In the case of Lucent, the stock fell from around $80.00/share to around $50.00/share literally over night. A stop-loss order would have sold at $50.00 while the stop-limit order would not have been processed until the share price had risen back above $72.00/share (which did happen briefly a few weeks later). For the sake of your portfolio balance, always be sure you understand the types of trades you are using, their risks, and how they may affect your profits and losses.
Always keep a record of any financial statements or letters your financial adviser mails to you, or you mail to them. It's a good idea to keep your records separated by account, and year. I keep my records in several notebooks, which are locked in a fire resistant home safe. It's also a good idea to keep copies of your records in a second location, such as a safe deposit box. If there are any future question about your investments, or you have to go over your accounts, everything will be in an easy to find location, even if your primary records are destroyed.
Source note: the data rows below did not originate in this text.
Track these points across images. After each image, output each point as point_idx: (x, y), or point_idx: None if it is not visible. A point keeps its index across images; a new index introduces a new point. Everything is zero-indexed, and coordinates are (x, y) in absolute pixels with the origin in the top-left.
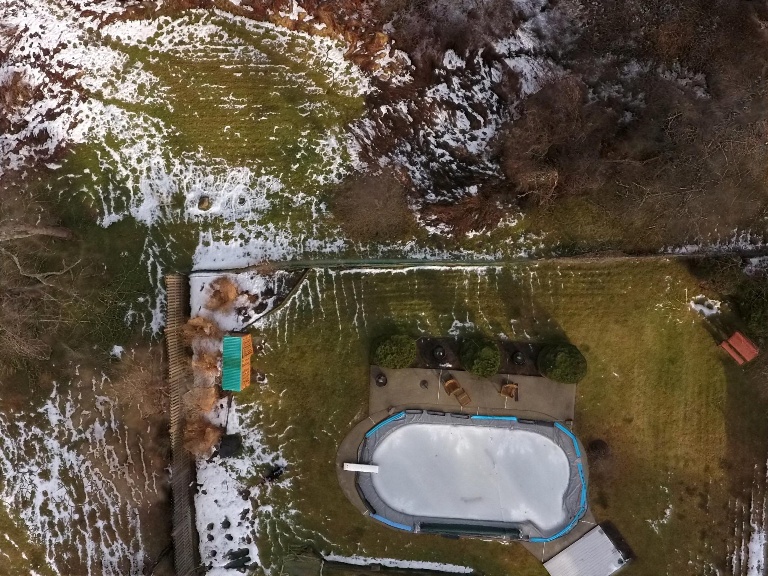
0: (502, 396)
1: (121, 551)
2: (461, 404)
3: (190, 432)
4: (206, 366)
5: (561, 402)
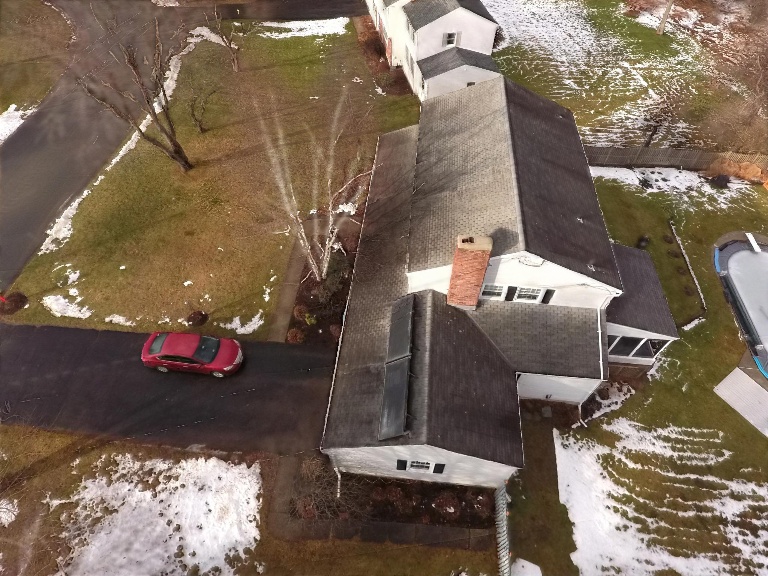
0: None
1: (621, 141)
2: None
3: (729, 162)
4: (764, 177)
5: None
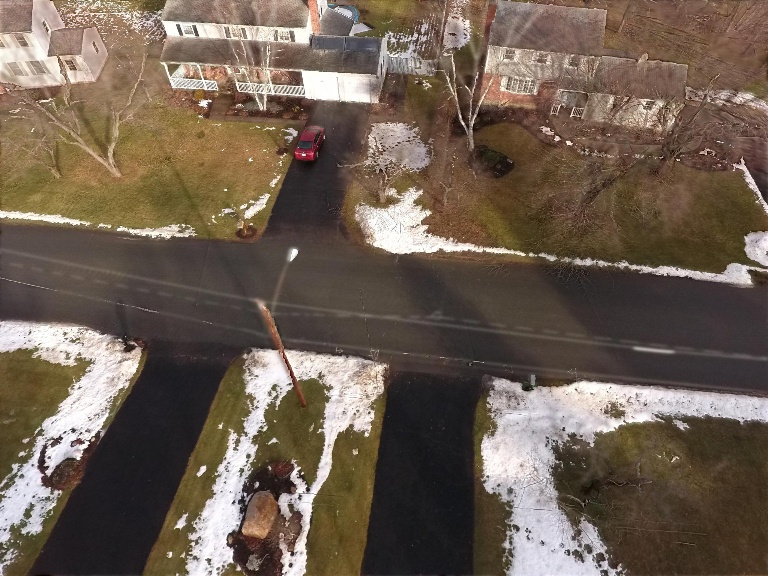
0: (329, 0)
1: None
2: None
3: None
4: None
5: None
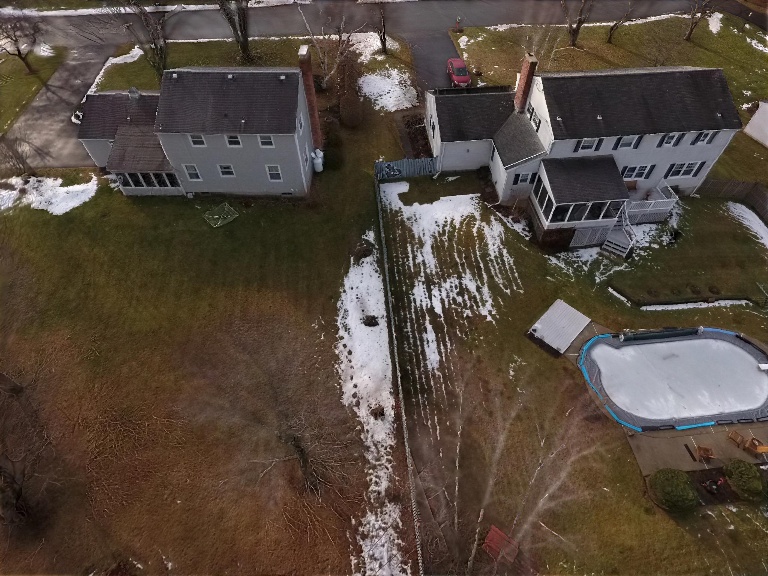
0: None
1: None
2: (736, 432)
3: None
4: None
5: (646, 451)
I try to take a long term view on any investment and not let the immediate emotional considerations dictate where I make my investments or when I buy or sell. Never fall in love with any stock, the stock will never love you back and that's a good recipe for a broken heart (and bank book). I usually buy a stock using a limit order, setting the price a little lower than the current price, rather than buying at market. On some of my investments I write short term covered calls (three to twelve months out) with a strike price at least 20% higher than I paid (after commissions). This means I get an immediate boost to my portfolio (the money I get from selling the call) and should the stock rise 20% above my cost (and my option is assigned) I get to reap the profit and then decide if I still like the investment and want to place a limit order and take advantage of the short term market fluctuations to buy the shares below the strike price, or see if my money would be better invested elsewhere. These aren't very exciting ways to build a portfolio; but if you find investing exciting, you're doing something wrong. As for me it's meant I could sleep well at night and that's worth a lot.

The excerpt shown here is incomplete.